Aussi estime-t-il que le greffe d’exécution n’a aucune  compétence pour sortir du dispositif d’une condamnation pour se confectionner un autre jugement sur base d’une note en provenance de la Banque Centrale du Congo en vue d’une quelconque interprétation judiciaire.

            Il a indiqué qu’en son temps, les dommages-intérêts étaient de 20 millions de Zaïres ou 2 millions de shilling, à ce jour estimés à près de 650 millions 0,72 francs congolais. Le même avocat a signalé que la partie Kakule avait entrepris des démarches mais que Shell avait bénéficié d’un arrêt qui bloquait la partie demanderesse.

            Il a affirmé ne pas comprendre comment le commandement est exécuté au nom d’Engeen DRC. Il a fait savoir que la partie Kakuke avait formulé une opposition devant la Cour d’appel de Kinshasa/Gombe, laquelle est encore pendante. Pour éviter la contrariété de jugements, la suspension doit être décidée en attendant l’examen du fond.

            L’autre observation de l’avocat d’Engeen DRC concerne le montant réclamé actuellement par la partie Kakule, qui n’est pas celui consigné dans la décision judiciaire.

            S’agissant du défaut de qualité, il a déclaré que cela était prématuré au regard de la matière sous examen. Concernant le dépôt tardif des statuts au Journal officiel, il a souligné que la loi ne prévoit pas de sanction.

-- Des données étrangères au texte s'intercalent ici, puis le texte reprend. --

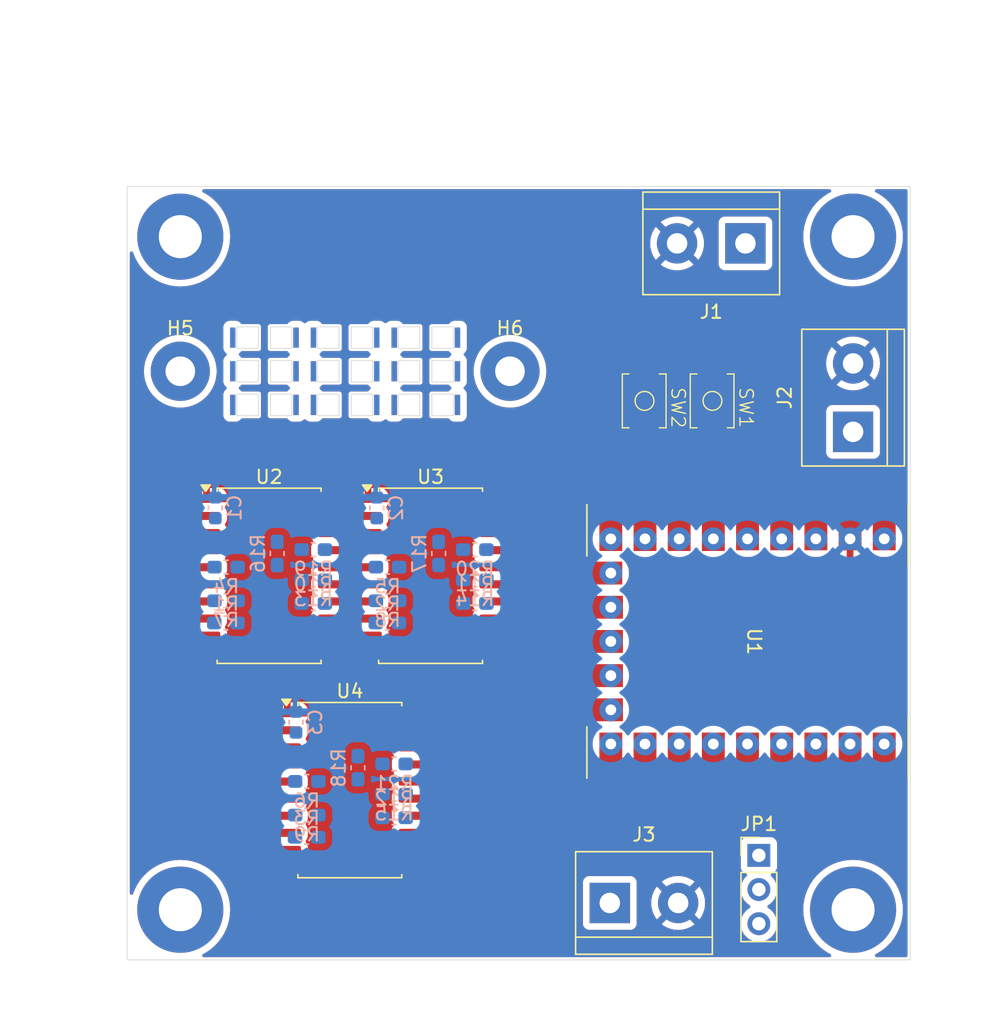
<source format=kicad_pcb>
(kicad_pcb
	(version 20240108)
	(generator "pcbnew")
	(generator_version "8.0")
	(general
		(thickness 1.6)
		(legacy_teardrops no)
	)
	(paper "USLetter")
	(layers
		(0 "F.Cu" signal)
		(31 "B.Cu" signal)
		(32 "B.Adhes" user "B.Adhesive")
		(33 "F.Adhes" user "F.Adhesive")
		(34 "B.Paste" user)
		(35 "F.Paste" user)
		(36 "B.SilkS" user "B.Silkscreen")
		(37 "F.SilkS" user "F.Silkscreen")
		(38 "B.Mask" user)
		(39 "F.Mask" user)
		(40 "Dwgs.User" user "User.Drawings")
		(41 "Cmts.User" user "User.Comments")
		(42 "Eco1.User" user "User.Eco1")
		(43 "Eco2.User" user "User.Eco2")
		(44 "Edge.Cuts" user)
		(45 "Margin" user)
		(46 "B.CrtYd" user "B.Courtyard")
		(47 "F.CrtYd" user "F.Courtyard")
		(48 "B.Fab" user)
		(49 "F.Fab" user)
		(50 "User.1" user)
		(51 "User.2" user)
		(52 "User.3" user)
		(53 "User.4" user)
		(54 "User.5" user)
		(55 "User.6" user)
		(56 "User.7" user)
		(57 "User.8" user)
		(58 "User.9" user)
	)
	(setup
		(pad_to_mask_clearance 0)
		(allow_soldermask_bridges_in_footprints no)
		(pcbplotparams
			(layerselection 0x00010fc_ffffffff)
			(plot_on_all_layers_selection 0x0000000_00000000)
			(disableapertmacros no)
			(usegerberextensions no)
			(usegerberattributes yes)
			(usegerberadvancedattributes yes)
			(creategerberjobfile yes)
			(dashed_line_dash_ratio 12.000000)
			(dashed_line_gap_ratio 3.000000)
			(svgprecision 4)
			(plotframeref no)
			(viasonmask no)
			(mode 1)
			(useauxorigin no)
			(hpglpennumber 1)
			(hpglpenspeed 20)
			(hpglpendiameter 15.000000)
			(pdf_front_fp_property_popups yes)
			(pdf_back_fp_property_popups yes)
			(dxfpolygonmode yes)
			(dxfimperialunits yes)
			(dxfusepcbnewfont yes)
			(psnegative no)
			(psa4output no)
			(plotreference yes)
			(plotvalue yes)
			(plotfptext yes)
			(plotinvisibletext no)
			(sketchpadsonfab no)
			(subtractmaskfromsilk no)
			(outputformat 1)
			(mirror no)
			(drillshape 1)
			(scaleselection 1)
			(outputdirectory "")
		)
	)
	(net 0 "")
	(net 1 "GND")
	(net 2 "VDC")
	(net 3 "/Braille_Cell/DOT1_B")
	(net 4 "/Braille_Cell/DOT1_A")
	(net 5 "/Braille_Cell1/DOT1_A")
	(net 6 "/Braille_Cell1/DOT1_B")
	(net 7 "/Braille_Cell2/DOT1_B")
	(net 8 "/Braille_Cell2/DOT1_A")
	(net 9 "/Braille_Cell/DOT2_B")
	(net 10 "/Braille_Cell/DOT2_A")
	(net 11 "/Braille_Cell1/DOT2_A")
	(net 12 "/Braille_Cell1/DOT2_B")
	(net 13 "/Braille_Cell2/DOT2_A")
	(net 14 "/Braille_Cell2/DOT2_B")
	(net 15 "/Braille_Cell/DOT3_B")
	(net 16 "/Braille_Cell/DOT3_A")
	(net 17 "/Braille_Cell1/DOT3_B")
	(net 18 "/Braille_Cell1/DOT3_A")
	(net 19 "/Braille_Cell2/DOT3_A")
	(net 20 "/Braille_Cell2/DOT3_B")
	(net 21 "/Braille_Cell/DOT6_B")
	(net 22 "/Braille_Cell/DOT6_A")
	(net 23 "/Braille_Cell1/DOT6_A")
	(net 24 "/Braille_Cell1/DOT6_B")
	(net 25 "/Braille_Cell2/DOT6_A")
	(net 26 "/Braille_Cell2/DOT6_B")
	(net 27 "+5V")
	(net 28 "+3V3")
	(net 29 "Net-(J3-Pin_1)")
	(net 30 "Net-(U2-~{SRCLR})")
	(net 31 "Net-(U3-~{SRCLR})")
	(net 32 "Net-(U4-~{SRCLR})")
	(net 33 "unconnected-(U1-GP10-Pad22)")
	(net 34 "unconnected-(U1-GP13-Pad19)")
	(net 35 "unconnected-(U1-GP26-Pad7)")
	(net 36 "unconnected-(U1-GP11-Pad21)")
	(net 37 "/SHIFT_G")
	(net 38 "unconnected-(U1-GP1-Pad11)")
	(net 39 "unconnected-(U1-GP15-Pad8)")
	(net 40 "unconnected-(U1-GP13-Pad19)_1")
	(net 41 "unconnected-(U1-GP14-Pad9)")
	(net 42 "/SHIFT_SRCK")
	(net 43 "unconnected-(U1-GP0-Pad10)")
	(net 44 "unconnected-(U1-GP29-Pad4)")
	(net 45 "unconnected-(U1-GP12-Pad20)")
	(net 46 "unconnected-(U1-GP6-Pad16)")
	(net 47 "unconnected-(U1-GP0-Pad10)_1")
	(net 48 "unconnected-(U1-GP15-Pad8)_1")
	(net 49 "unconnected-(U1-GP11-Pad21)_1")
	(net 50 "/SHIFT_SER_IN")
	(net 51 "unconnected-(U1-GP12-Pad20)_1")
	(net 52 "/SHIFT_RCLK")
	(net 53 "unconnected-(U1-GP26-Pad7)_1")
	(net 54 "unconnected-(U1-GP8-Pad18)")
	(net 55 "unconnected-(U1-GP10-Pad22)_1")
	(net 56 "unconnected-(U1-GP14-Pad9)_1")
	(net 57 "unconnected-(U1-GP7-Pad17)")
	(net 58 "unconnected-(U1-GP7-Pad17)_1")
	(net 59 "unconnected-(U1-GP9-Pad23)")
	(net 60 "unconnected-(U1-GP6-Pad16)_1")
	(net 61 "unconnected-(U1-GP29-Pad4)_1")
	(net 62 "unconnected-(U1-GP1-Pad11)_1")
	(net 63 "unconnected-(U1-GP8-Pad18)_1")
	(net 64 "unconnected-(U1-GP9-Pad23)_1")
	(net 65 "/Braille_Cell/SER_OUT")
	(net 66 "/Braille_Cell1/SER_OUT")
	(net 67 "/Braille_Cell2/SER_OUT")
	(net 68 "unconnected-(H1-Pad1)")
	(net 69 "unconnected-(H2-Pad1)")
	(net 70 "unconnected-(H3-Pad1)")
	(net 71 "unconnected-(H4-Pad1)")
	(net 72 "unconnected-(H5-Pad1)")
	(net 73 "unconnected-(H6-Pad1)")
	(net 74 "Net-(L1-Pad2)")
	(net 75 "Net-(L2-Pad2)")
	(net 76 "Net-(L3-Pad2)")
	(net 77 "Net-(L4-Pad2)")
	(net 78 "Net-(L5-Pad2)")
	(net 79 "Net-(L6-Pad2)")
	(net 80 "Net-(L7-Pad2)")
	(net 81 "Net-(L8-Pad2)")
	(net 82 "Net-(L9-Pad2)")
	(net 83 "Net-(L10-Pad2)")
	(net 84 "Net-(L11-Pad2)")
	(net 85 "Net-(L12-Pad2)")
	(net 86 "Net-(L13-Pad2)")
	(net 87 "Net-(L14-Pad2)")
	(net 88 "Net-(L15-Pad2)")
	(net 89 "Net-(L16-Pad2)")
	(net 90 "Net-(L17-Pad2)")
	(net 91 "Net-(L18-Pad2)")
	(net 92 "/SW_1")
	(net 93 "/SW_2")
	(footprint "00-project-footprint-lib:Inductor_0805_2012Metric_SMD_Vertical_Square" (layer "F.Cu") (at 102.5 105))
	(footprint "00-project-footprint-lib:Inductor_0805_2012Metric_SMD_Vertical_Square" (layer "F.Cu") (at 112 102.5 180))
	(footprint "00-project-footprint-lib:Inductor_0805_2012Metric_SMD_Vertical_Square" (layer "F.Cu") (at 106 105 180))
	(footprint "00-project-footprint-lib:PushButtonSMD_2.93x3.9" (layer "F.Cu") (at 129.5 104.7 -90))
	(footprint "Connector_PinHeader_2.54mm:PinHeader_1x03_P2.54mm_Vertical" (layer "F.Cu") (at 138 138.46))
	(footprint "Package_SO:SOIC-20W_7.5x12.8mm_P1.27mm" (layer "F.Cu") (at 101.6 117.695))
	(footprint "00-project-footprint-lib:Inductor_0805_2012Metric_SMD_Vertical_Square" (layer "F.Cu") (at 114.5 100))
	(footprint "00-project-footprint-lib:Inductor_0805_2012Metric_SMD_Vertical_Square" (layer "F.Cu") (at 100 100 180))
	(footprint "TerminalBlock:TerminalBlock_bornier-2_P5.08mm" (layer "F.Cu") (at 137 93 180))
	(footprint "00-project-footprint-lib:Inductor_0805_2012Metric_SMD_Vertical_Square" (layer "F.Cu") (at 102.5 100))
	(footprint "00-project-footprint-lib:Inductor_0805_2012Metric_SMD_Vertical_Square" (layer "F.Cu") (at 114.5 102.5))
	(footprint "MountingHole:MountingHole_2.2mm_M2_Pad" (layer "F.Cu") (at 119.5 102.5))
	(footprint "MountingHole:MountingHole_2.2mm_M2_Pad" (layer "F.Cu") (at 95 102.5))
	(footprint "TerminalBlock:TerminalBlock_bornier-2_P5.08mm" (layer "F.Cu") (at 145 107 90))
	(footprint "00-project-footprint-lib:RP2040 Zero" (layer "F.Cu") (at 124.3285 112.41 -90))
	(footprint "00-project-footprint-lib:Inductor_0805_2012Metric_SMD_Vertical_Square" (layer "F.Cu") (at 108.5 105))
	(footprint "00-project-footprint-lib:Inductor_0805_2012Metric_SMD_Vertical_Square" (layer "F.Cu") (at 108.5 102.5))
	(footprint "TerminalBlock:TerminalBlock_bornier-2_P5.08mm" (layer "F.Cu") (at 126.92 142))
	(footprint "Package_SO:SOIC-20W_7.5x12.8mm_P1.27mm" (layer "F.Cu") (at 107.6 133.615))
	(footprint "00-project-footprint-lib:Inductor_0805_2012Metric_SMD_Vertical_Square" (layer "F.Cu") (at 108.5 100))
	(footprint "00-project-footprint-lib:Inductor_0805_2012Metric_SMD_Vertical_Square" (layer "F.Cu") (at 114.5 105))
	(footprint "MountingHole:MountingHole_3.2mm_M3_Pad" (layer "F.Cu") (at 95 92.5))
	(footprint "00-project-footprint-lib:Inductor_0805_2012Metric_SMD_Vertical_Square" (layer "F.Cu") (at 100 105 180))
	(footprint "Package_SO:SOIC-20W_7.5x12.8mm_P1.27mm" (layer "F.Cu") (at 113.6 117.695))
	(footprint "MountingHole:MountingHole_3.2mm_M3_Pad" (layer "F.Cu") (at 145 142.5))
	(footprint "00-project-footprint-lib:Inductor_0805_2012Metric_SMD_Vertical_Square" (layer "F.Cu") (at 100 102.5 180))
	(footprint "00-project-footprint-lib:Inductor_0805_2012Metric_SMD_Vertical_Square" (layer "F.Cu") (at 106 102.5 180))
	(footprint "MountingHole:MountingHole_3.2mm_M3_Pad" (layer "F.Cu") (at 95 142.5))
	(footprint "00-project-footprint-lib:Inductor_0805_2012Metric_SMD_Vertical_Square" (layer "F.Cu") (at 112 105 180))
	(footprint "00-project-footprint-lib:Inductor_0805_2012Metric_SMD_Vertical_Square" (layer "F.Cu") (at 106 100 180))
	(footprint "00-project-footprint-lib:Inductor_0805_2012Metric_SMD_Vertical_Square" (layer "F.Cu") (at 112 100 180))
	(footprint "00-project-footprint-lib:Inductor_0805_2012Metric_SMD_Vertical_Square" (layer "F.Cu") (at 102.5 102.5))
	(footprint "MountingHole:MountingHole_3.2mm_M3_Pad" (layer "F.Cu") (at 145 92.5))
	(footprint "00-project-footprint-lib:PushButtonSMD_2.93x3.9" (layer "F.Cu") (at 134.55 104.7 -90))
	(footprint "Capacitor_SMD:C_0603_1608Metric_Pad1.08x0.95mm_HandSolder" (layer "B.Cu") (at 110.4 117.05))
	(footprint "Capacitor_SMD:C_0603_1608Metric_Pad1.08x0.95mm_HandSolder" (layer "B.Cu") (at 104.8875 119.75 180))
	(footprint "Capacitor_SMD:C_0603_1608Metric_Pad1.08x0.95mm_HandSolder" (layer "B.Cu") (at 114.2 116.0375 -90))
	(footprint "Capacitor_SMD:C_0603_1608Metric_Pad1.08x0.95mm_HandSolder" (layer "B.Cu") (at 104.4 132.97))
	(footprint "Capacitor_SMD:C_0603_1608Metric_Pad1.08x0.95mm_HandSolder" (layer "B.Cu") (at 104.3875 137.12 180))
	(footprint "Capacitor_SMD:C_0603_1608Metric_Pad1.08x0.95mm_HandSolder" (layer "B.Cu") (at 98.4 119.55))
	(footprint "Capacitor_SMD:C_0603_1608Metric_Pad1.08x0.95mm_HandSolder" (layer "B.Cu") (at 104.4 135.47))
	(footprint "Capacitor_SMD:C_0603_1608Metric_Pad1.08x0.95mm_HandSolder" (layer "B.Cu") (at 98.3875 121.2 180))
	(footprint "Capacitor_SMD:C_0603_1608Metric_Pad1.08x0.95mm_HandSolder" (layer "B.Cu") (at 104.8875 115.75))
	(footprint "Capacitor_SMD:C_0603_1608Metric_Pad1.08x0.95mm_HandSolder" (layer "B.Cu") (at 102.2 116.0375 -90))
	(footprint "Capacitor_SMD:C_0603_1608Metric_Pad1.08x0.95mm_HandSolder" (layer "B.Cu") (at 110.3875 121.2 180))
	(footprint "Capacitor_SMD:C_0603_1608Metric" (layer "B.Cu") (at 103.6 128.57 90))
	(footprint "Capacitor_SMD:C_0603_1608Metric_Pad1.08x0.95mm_HandSolder"
		(layer "B.Cu")
		(uuid "6a85b9bc-e36a-497c-8a4a-9b0882aee13f")
		(at 116.8875 119.75 180)
		(descr "Capacitor SMD 0603 (1608 Metric), square (rectangular) end terminal, IPC_7351 nominal with elongated pad for handsoldering. (Body size source: IPC-SM-782 page 76, https://www.pcb-3d.com/wordpress/wp-content/uploads/ipc-sm-782a_amendment_1_and_2.pdf), generated with kicad-footprint-generator")
		(tags "capacitor handsolder")
		(property "Reference" "R11"
			(at 0 1.43 0)
			(layer "B.SilkS")
			(uuid "41d736f5-e9d8-4c28-8c59-95cc4709c8c2")
			(effects
				(font
					(size 1 1)
					(thickness 0.15)
				)
				(justify mirror)
			)
		)
		(property "Value" "20"
			(at 0 -1.43 0)
			(layer "B.Fab")
			(uuid "326604c3-b60b-4c72-834f-51dc6a91898f")
			(effects
				(font
					(size 1 1)
					(thickness 0.15)
				)
				(justify mirror)
			)
		)
		(property "Footprint" "Capacitor_SMD:C_0603_1608Metric_Pad1.08x0.95mm_HandSolder"
			(at 0 0 0)
			(unlocked yes)
			(layer "B.Fab")
			(hide yes)
			(uuid "737aa3e1-b9b6-48e4-9942-862025faab8d")
			(effects
				(font
					(size 1.27 1.27)
					(thickness 0.15)
				)
				(justify mirror)
			)
		)
		(property "Datasheet" ""
			(at 0 0 0)
			(unlocked yes)
			(layer "B.Fab")
			(hide yes)
			(uuid "7e5c6e18-c7d9-4795-91ef-9d871a246d0b")
			(effects
				(font
					(size 1.27 1.27)
					(thickness 0.15)
				)
				(justify mirror)
			)
		)
		(property "Description" "Resistor"
			(at 0 0 0)
			(unlocked yes)
			(layer "B.Fab")
			(hide yes)
			(uuid "0bf3da6e-e58e-495d-af90-a56a9e070101")
			(effects
				(font
					(size 1.27 1.27)
					(thickness 0.15)
				)
				(justify mirror)
			)
		)
		(property ki_fp_filters "R_*")
		(path "/b4abcc30-eb4b-4236-9dfc-63272697ad26/d99e5a61-cd7d-4f1b-ac26-a7d871dba16f")
		(sheetname "Braille_Cell1")
		(sheetfile "Braille_Cell.kicad_sch")
		(attr smd)
		(fp_line
			(start 0.146267 0.51)
			(end -0.146267 0.51)
			(stroke
				(width 0.12)
				(type solid)
			)
			(layer "B.SilkS")
			(uuid "09d3c8ca-e52e-43a0-bff4-47f7e247ee3c")
		)
		(fp_line
			(start 0.146267 -0.51)
			(end -0.146267 -0.51)
			(stroke
				(width 0.12)
				(type solid)
			)
			(layer "B.SilkS")
			(uuid "18b08241-f758-4780-9173-7fff8cef2244")
		)
		(fp_line
			(start 1.65 0.73)
			(end -1.65 0.73)
			(stroke
				(width 0.05)
				(type solid)
			)
			(layer "B.CrtYd")
			(uuid "8ca89bfc-516a-4d9c-98bc-e0f486283c19")
		)
		(fp_line
			(start 1.65 -0.73)
			(end 1.65 0.73)
			(stroke
				(width 0.05)
				(type solid)
			)
			(layer "B.CrtYd")
			(uuid "c2ab0d55-7438-48b1-84f5-fe9481cb4b5a")
		)
		(fp_line
			(start -1.65 0.73)
			(end -1.65 -0.73)
			(stroke
				(width 0.05)
				(type solid)
			)
			(layer "B.CrtYd")
			(uuid "84b3bead-a135-4d35-97e0-634a8ae6588d")
		)
		(fp_line
			(start -1.65 -0.73)
			(end 
... [305141 chars truncated]
</source>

            Au sujet des statuts coordonnés communiqués au tribunal, il a expliqué qu’ils provenaient d’autres statuts ainsi que des modifications.

            Donnant sa version des faits, l’avocat de la partie Kakule a rappelé que ses clients sont commerçants et avaient importé des marchandises qui étaient gardées au poste douanier de Kasindi, dans la province du Nord-Kivu, à la frontière entre la RDC et l’Ouganda. C’est ici qu’un véhicule de la société Shell Zaïre qui transportait du carburant avait pris feu et tout brûlé sur son passage.

Une réclamation en bonne et due forme avait été introduite au niveau de la justice, ici à Kinshasa, siège de ladite société. Le tribunal avait évalué les pertes subies par les Kakule à 2 millions de shilling.

            Zaïre Shell, après avoir été condamnée, avait relevé un premier appel, malheureusement déclaré irrecevable. Un second appel avait été initié.

            La partie Kakule a indiqué que comme l’exécution ne pouvait se faire en monnaie étrangère, il fallait s’adresser à l’autorité monétaire qui avait procédé à un calcul estimé à environ 270.000 dollars.

            Pour finir, elle a estimé que cette demande de mesures provisoires est irrecevable pour non présentation des statuts en lieu et place des statuts coordonnés.

            Pour absence d’acte de nomination de son DG Charles Nikobassa et d’acte de signification publié au Journal officiel ainsi que pour absence d’ordonnance présidentiel de son autorisation, le tribunal ne devait pas donner droit à la requête d’Engeen DRC.